SEZIONE DI TESTO ::
------------------------
E rieccoci, di nuovo volenti o dolenti (non è un errore) con il Carducci; uscito dalla finestra, ce lo vediamo rientrare dalla porta: «Levia Gravia ‒ spiega il Carducci stesso (Lettere V, 1037) ‒ vuol dire: fantasie di gioventù, e dolori ed esperimenti della vita: cose leggere per sentimento e per istile, mescolate ad altre gravi per le stesse ragioni…: cose leggere ancora, che tuttavia son difficili e gravi a fare: e in fine, che agli italiani del ’68 le parranno leggerezze e sciocchezze pedantesche e fastidiose…».
------------------------
RECORD DEL DATASET ::
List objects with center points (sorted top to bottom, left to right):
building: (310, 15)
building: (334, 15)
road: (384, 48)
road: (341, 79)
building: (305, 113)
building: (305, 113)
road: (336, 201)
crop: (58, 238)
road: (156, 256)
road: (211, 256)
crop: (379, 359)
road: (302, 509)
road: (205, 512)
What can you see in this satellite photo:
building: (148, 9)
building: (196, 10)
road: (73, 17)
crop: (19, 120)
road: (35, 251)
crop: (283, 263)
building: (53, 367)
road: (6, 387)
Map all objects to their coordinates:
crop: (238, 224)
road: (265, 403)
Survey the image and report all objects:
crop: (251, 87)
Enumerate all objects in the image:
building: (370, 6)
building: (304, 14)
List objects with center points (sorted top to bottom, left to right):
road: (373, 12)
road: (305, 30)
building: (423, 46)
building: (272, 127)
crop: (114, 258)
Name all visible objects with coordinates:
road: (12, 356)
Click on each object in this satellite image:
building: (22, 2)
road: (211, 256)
------------------------
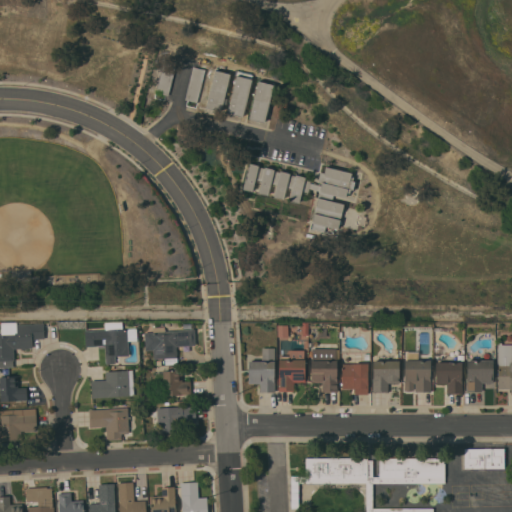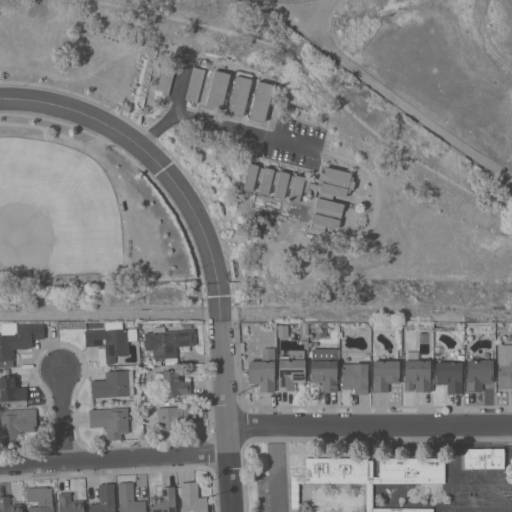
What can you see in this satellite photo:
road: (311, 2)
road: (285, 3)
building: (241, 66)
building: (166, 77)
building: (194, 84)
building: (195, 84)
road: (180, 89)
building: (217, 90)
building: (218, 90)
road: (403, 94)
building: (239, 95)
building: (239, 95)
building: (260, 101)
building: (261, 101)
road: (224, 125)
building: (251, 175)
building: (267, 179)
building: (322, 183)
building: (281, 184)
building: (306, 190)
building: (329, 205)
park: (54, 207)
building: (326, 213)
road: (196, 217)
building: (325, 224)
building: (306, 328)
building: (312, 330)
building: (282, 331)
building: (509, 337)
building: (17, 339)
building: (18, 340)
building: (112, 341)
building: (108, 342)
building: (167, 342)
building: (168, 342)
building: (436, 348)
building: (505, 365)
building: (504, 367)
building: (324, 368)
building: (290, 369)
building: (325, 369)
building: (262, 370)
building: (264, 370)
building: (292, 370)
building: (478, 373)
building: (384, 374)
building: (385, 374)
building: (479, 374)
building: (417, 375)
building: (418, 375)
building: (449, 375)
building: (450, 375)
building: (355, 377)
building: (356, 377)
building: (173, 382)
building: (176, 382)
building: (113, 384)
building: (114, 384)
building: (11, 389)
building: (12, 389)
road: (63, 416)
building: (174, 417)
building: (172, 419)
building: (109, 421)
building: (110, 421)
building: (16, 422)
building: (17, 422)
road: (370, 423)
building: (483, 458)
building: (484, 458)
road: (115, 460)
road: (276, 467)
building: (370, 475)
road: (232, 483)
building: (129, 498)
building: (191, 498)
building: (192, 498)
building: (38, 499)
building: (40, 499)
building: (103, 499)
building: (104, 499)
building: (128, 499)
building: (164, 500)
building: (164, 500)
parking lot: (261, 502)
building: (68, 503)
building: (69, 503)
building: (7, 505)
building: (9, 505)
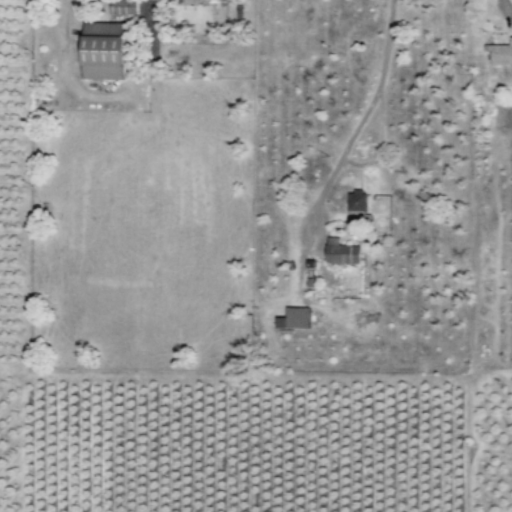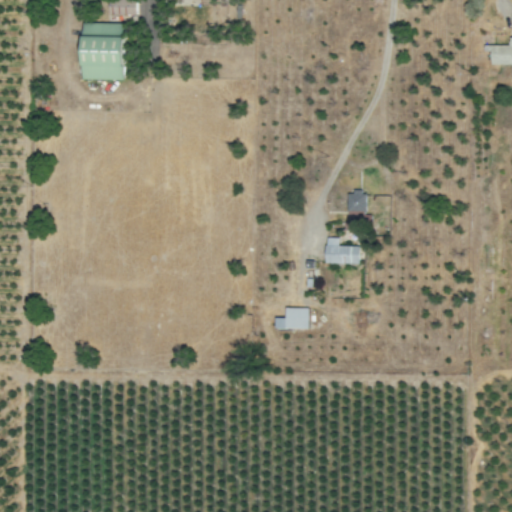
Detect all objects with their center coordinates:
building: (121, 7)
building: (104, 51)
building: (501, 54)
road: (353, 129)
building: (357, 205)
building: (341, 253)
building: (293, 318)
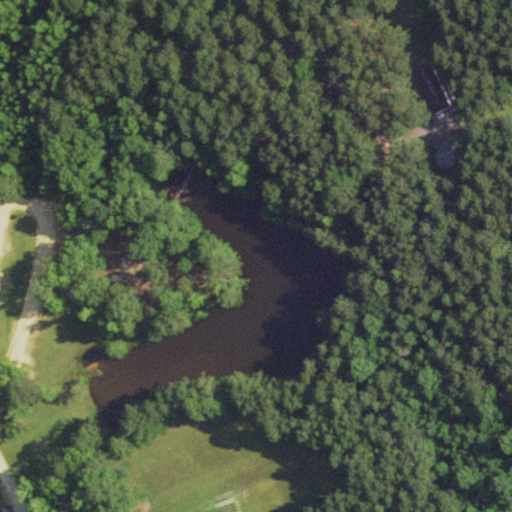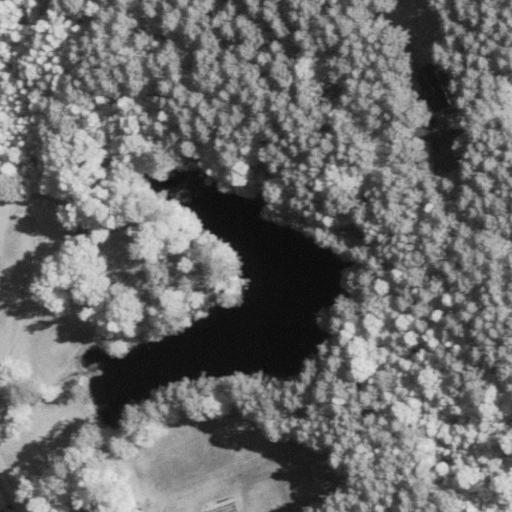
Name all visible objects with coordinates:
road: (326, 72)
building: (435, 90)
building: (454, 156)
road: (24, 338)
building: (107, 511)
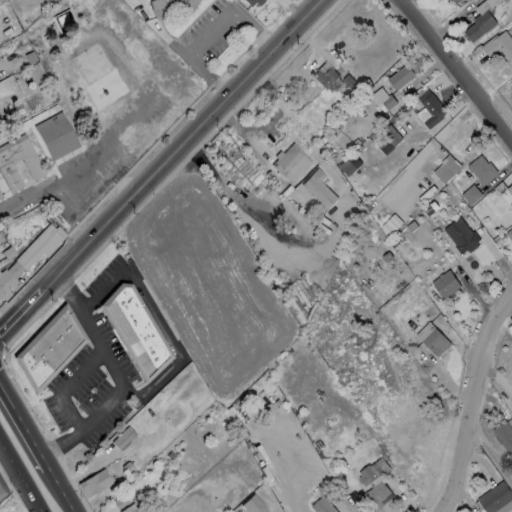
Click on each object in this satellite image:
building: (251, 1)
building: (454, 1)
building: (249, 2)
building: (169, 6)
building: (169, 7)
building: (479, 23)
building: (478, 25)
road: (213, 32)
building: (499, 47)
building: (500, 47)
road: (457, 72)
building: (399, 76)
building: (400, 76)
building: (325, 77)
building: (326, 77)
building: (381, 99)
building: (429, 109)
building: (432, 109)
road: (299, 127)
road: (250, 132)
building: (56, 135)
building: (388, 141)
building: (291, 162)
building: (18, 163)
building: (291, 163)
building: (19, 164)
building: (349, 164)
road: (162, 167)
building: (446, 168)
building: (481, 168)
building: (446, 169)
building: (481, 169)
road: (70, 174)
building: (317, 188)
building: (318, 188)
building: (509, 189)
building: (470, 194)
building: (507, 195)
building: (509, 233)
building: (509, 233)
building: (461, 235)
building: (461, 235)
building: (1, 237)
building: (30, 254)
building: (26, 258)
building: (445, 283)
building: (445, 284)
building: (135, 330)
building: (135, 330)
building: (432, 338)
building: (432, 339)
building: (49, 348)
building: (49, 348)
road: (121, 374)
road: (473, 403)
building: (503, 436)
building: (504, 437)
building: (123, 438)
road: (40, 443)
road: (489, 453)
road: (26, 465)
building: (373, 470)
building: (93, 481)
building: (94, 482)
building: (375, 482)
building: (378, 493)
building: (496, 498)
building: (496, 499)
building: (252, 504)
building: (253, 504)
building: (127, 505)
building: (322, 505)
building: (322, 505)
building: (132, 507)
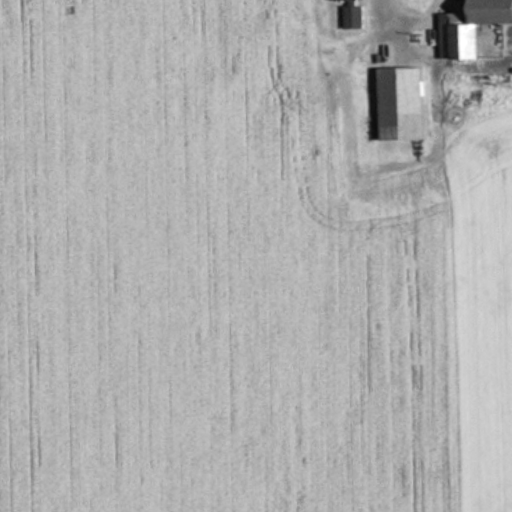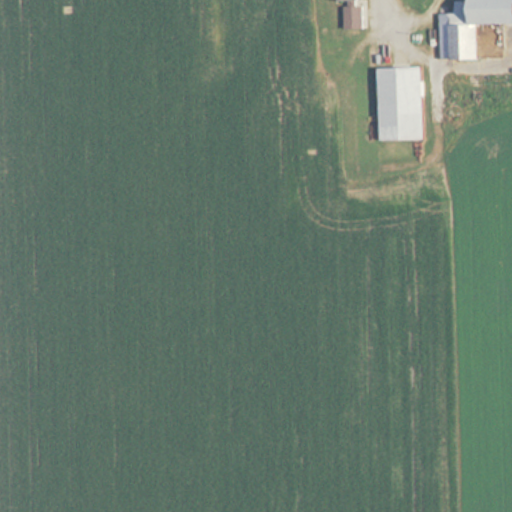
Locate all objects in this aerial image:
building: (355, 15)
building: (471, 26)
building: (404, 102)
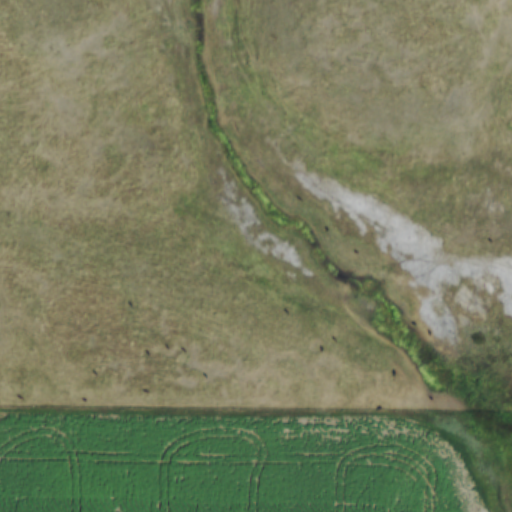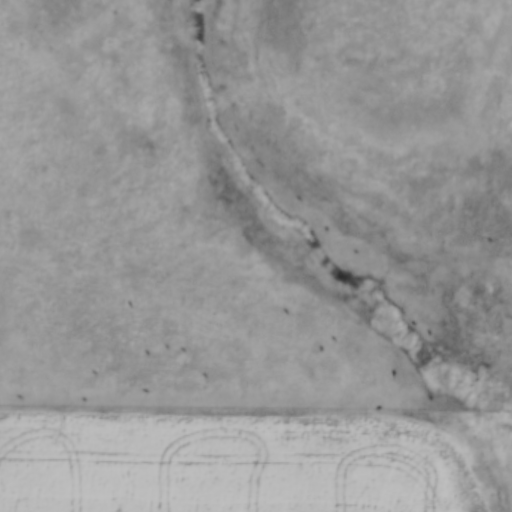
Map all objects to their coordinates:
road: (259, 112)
------------------------
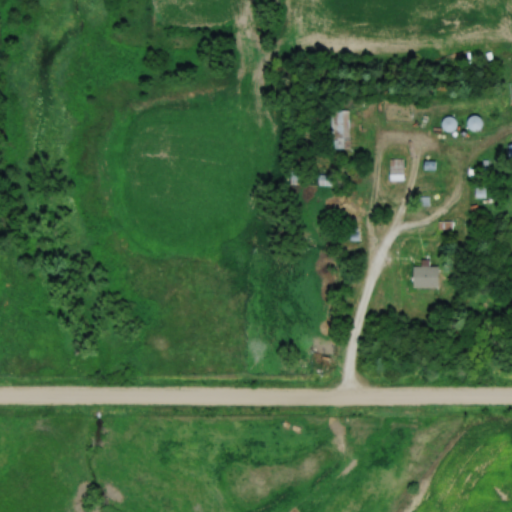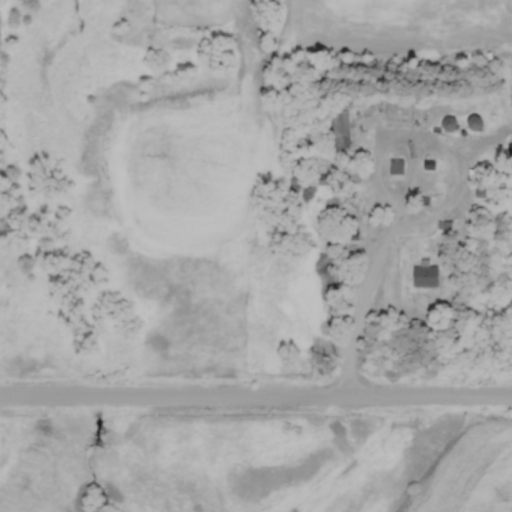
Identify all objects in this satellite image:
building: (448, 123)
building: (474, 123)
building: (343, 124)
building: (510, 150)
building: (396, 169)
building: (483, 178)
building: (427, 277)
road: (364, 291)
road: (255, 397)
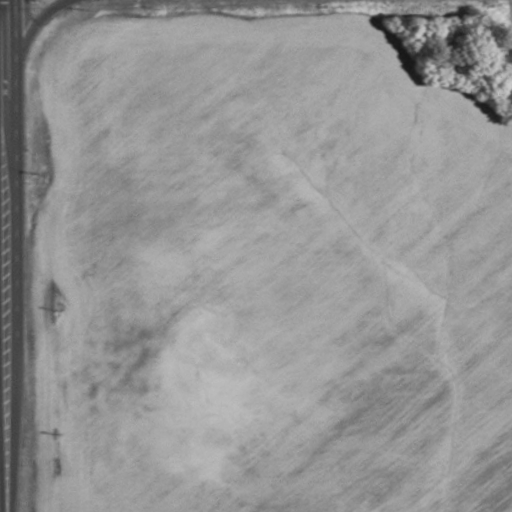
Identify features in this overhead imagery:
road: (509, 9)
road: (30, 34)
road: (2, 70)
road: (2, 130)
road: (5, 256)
------------------------
CONSEGNA :: Prosegui il brano su Carducci e i Levia Gravia partendo dall'ultima frase riportata.

RISPOSTA ALL'ESERCIZIO ::
C’è da dire che se in questo Bolgheri Superiore Levia Gravia 2006 dell’azienda Caccia al Piano di Castagneto Carducci, in provincia di Livorno, si voleva sottolineare la coesistenza di potenza e di eleganza di un vino, effettivamente il motto “levia gravia” appare perfettamente aderente a quest’immagine. Bolgheri è un terroir di grande fascino che riesce a coniugare la potenza e l’eleganza dei vitigni bordolesi, la maturità e la consistenza del clima Mediterraneo con la leggerezza e la finezza dei suoi suoli.
Alla fine, dolenti o contenti, non possiamo che riconoscerlo: Carducci è proprio di casa a Bolgheri.